=== TESTO DI RIFERIMENTO ===
Quello del “partito cattolico”, o dei cattolici che si fanno corrente da qualche altra parte, è davvero un grosso petardo. Sapientemente fatto deflagrare ogni volta che si accende il dibattito in materia perché il termine, politicamente parlando, rischia di rimanere vago e, persino, deviante. Implicitamente, lo disse Benedetto Croce, riferendosi a tutti gli italiani, con il suo “perché non possiamo non definirci cristiani”. Direttamente, lo spiegò don Luigi Sturzo, e lo ha ricordato anche Ruffini, con la distinzione tra la politica, il cui presupposto è la scelta di “parte”, e la dimensione universalistica della fede cristiana.

E così Ruffini si è mosso sulle stesse orme per evitare le tante mine depositate da accorte menti e mani esperte sempre impegnate ad ostacolare, se non addirittura ad impedire, la possibilità di costruire un’alternativa al sistema bipolare la cui base di partenza sia costituito dal ritorno alla solidarietà e all’inclusione. Spesso, invece, questa ipotesi di alternativa è derubricata alla formazione di un “partito cattolico”, o “dei vescovi” come fu definita la nostra entrata in scena tanti anni fa.

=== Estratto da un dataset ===
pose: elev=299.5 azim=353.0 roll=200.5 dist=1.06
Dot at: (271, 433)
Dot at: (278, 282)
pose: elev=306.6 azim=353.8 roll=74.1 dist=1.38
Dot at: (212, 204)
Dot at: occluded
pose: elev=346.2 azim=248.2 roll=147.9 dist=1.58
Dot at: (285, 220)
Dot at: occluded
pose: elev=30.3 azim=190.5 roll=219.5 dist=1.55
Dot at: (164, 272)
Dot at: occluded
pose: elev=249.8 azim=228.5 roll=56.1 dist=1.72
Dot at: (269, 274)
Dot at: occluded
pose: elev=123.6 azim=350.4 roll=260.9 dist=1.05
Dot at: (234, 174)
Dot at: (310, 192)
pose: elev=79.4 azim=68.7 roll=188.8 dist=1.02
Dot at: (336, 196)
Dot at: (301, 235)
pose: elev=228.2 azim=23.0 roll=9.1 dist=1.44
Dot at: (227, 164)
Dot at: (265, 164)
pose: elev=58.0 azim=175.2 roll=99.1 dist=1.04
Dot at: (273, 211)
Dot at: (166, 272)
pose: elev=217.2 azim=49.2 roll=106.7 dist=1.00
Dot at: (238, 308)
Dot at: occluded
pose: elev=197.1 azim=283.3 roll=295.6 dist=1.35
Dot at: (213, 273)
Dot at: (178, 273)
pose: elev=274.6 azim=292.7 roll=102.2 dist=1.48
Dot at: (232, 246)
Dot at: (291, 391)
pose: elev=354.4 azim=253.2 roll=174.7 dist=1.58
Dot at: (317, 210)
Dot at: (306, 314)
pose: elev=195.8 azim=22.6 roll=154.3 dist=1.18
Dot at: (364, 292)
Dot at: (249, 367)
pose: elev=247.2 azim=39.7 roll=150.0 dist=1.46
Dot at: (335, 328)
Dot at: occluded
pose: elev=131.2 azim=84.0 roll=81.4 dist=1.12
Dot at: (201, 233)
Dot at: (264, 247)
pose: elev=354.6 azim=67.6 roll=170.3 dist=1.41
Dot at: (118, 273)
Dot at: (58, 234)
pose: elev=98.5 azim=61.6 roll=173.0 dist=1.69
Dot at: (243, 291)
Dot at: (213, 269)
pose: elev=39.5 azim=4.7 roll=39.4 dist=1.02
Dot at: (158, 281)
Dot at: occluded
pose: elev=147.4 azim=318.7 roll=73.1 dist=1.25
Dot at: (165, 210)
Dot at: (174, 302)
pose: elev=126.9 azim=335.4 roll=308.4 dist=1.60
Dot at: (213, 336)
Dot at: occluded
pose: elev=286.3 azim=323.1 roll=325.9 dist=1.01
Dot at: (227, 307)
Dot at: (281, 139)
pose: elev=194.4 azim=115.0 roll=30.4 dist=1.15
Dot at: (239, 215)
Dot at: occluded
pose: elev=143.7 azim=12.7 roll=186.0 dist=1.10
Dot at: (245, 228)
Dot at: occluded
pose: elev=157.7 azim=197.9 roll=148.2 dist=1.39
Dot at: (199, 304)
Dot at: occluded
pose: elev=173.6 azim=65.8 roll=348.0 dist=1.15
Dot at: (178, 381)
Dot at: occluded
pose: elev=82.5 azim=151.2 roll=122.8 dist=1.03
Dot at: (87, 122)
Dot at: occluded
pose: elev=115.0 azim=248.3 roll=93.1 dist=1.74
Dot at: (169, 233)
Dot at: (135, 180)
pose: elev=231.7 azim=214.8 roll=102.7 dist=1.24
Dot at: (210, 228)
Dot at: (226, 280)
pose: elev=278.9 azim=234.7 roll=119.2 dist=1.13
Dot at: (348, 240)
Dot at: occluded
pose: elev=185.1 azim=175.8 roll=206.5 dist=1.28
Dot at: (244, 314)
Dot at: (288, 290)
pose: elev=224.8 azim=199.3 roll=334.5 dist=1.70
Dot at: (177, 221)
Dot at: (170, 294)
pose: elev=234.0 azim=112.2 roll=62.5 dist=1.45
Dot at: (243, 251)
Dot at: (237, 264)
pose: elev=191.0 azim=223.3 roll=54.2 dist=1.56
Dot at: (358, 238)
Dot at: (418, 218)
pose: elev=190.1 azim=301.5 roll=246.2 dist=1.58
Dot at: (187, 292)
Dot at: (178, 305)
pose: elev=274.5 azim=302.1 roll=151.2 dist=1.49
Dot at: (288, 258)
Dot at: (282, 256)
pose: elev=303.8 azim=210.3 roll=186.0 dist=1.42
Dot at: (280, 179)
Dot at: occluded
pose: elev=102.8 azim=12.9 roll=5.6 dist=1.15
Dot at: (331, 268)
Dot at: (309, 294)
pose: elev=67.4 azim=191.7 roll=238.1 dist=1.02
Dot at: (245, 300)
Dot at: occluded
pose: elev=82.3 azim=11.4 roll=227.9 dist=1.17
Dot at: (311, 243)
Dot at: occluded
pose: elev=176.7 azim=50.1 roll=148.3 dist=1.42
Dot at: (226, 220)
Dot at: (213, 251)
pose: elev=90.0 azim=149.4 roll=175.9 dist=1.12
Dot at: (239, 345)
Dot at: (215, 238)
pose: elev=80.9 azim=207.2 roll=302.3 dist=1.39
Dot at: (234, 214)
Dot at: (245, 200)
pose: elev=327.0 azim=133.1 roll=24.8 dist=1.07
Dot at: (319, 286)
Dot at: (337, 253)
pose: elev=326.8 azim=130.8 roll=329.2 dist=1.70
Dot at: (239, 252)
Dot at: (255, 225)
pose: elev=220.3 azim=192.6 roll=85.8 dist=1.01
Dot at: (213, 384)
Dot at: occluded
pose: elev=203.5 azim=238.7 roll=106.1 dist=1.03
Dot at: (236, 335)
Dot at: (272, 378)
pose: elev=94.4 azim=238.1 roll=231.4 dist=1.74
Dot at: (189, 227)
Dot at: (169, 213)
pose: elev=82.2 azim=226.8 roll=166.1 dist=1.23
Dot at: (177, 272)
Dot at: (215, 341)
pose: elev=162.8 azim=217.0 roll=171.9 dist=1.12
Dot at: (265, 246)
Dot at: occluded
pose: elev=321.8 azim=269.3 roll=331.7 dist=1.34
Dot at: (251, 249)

=== ISTRUZIONI ===
a: Modifica il passo del testo di riferimento che comincia con "E così Ruffini" e prosegue fino a "tanti anni fa.", mettendo "coesione" al posto di "solidarietà".
b: Rispondi a queste domande sul testo di riferimento:
(i) Quale frase viene attribuita a Benedetto Croce?
(ii) Nella distinzione di don Luigi Sturzo, qual è il presupposto della politica?
(iii) Oltre a "partito cattolico", con quale espressione fu definita l'entrata in scena di cui parla l'autore?
Le righe non hanno alcun legame con il testo di riferimento.

=== RISPOSTE ===
a:
E così Ruffini si è mosso sulle stesse orme per evitare le tante mine depositate da accorte menti e mani esperte sempre impegnate ad ostacolare, se non addirittura ad impedire, la possibilità di costruire un’alternativa al sistema bipolare la cui base di partenza sia costituito dal ritorno alla coesione e all’inclusione. Spesso, invece, questa ipotesi di alternativa è derubricata alla formazione di un “partito cattolico”, o “dei vescovi” come fu definita la nostra entrata in scena tanti anni fa.

b:
(i) "perché non possiamo non definirci cristiani"
(ii) La scelta di "parte".
(iii) "dei vescovi"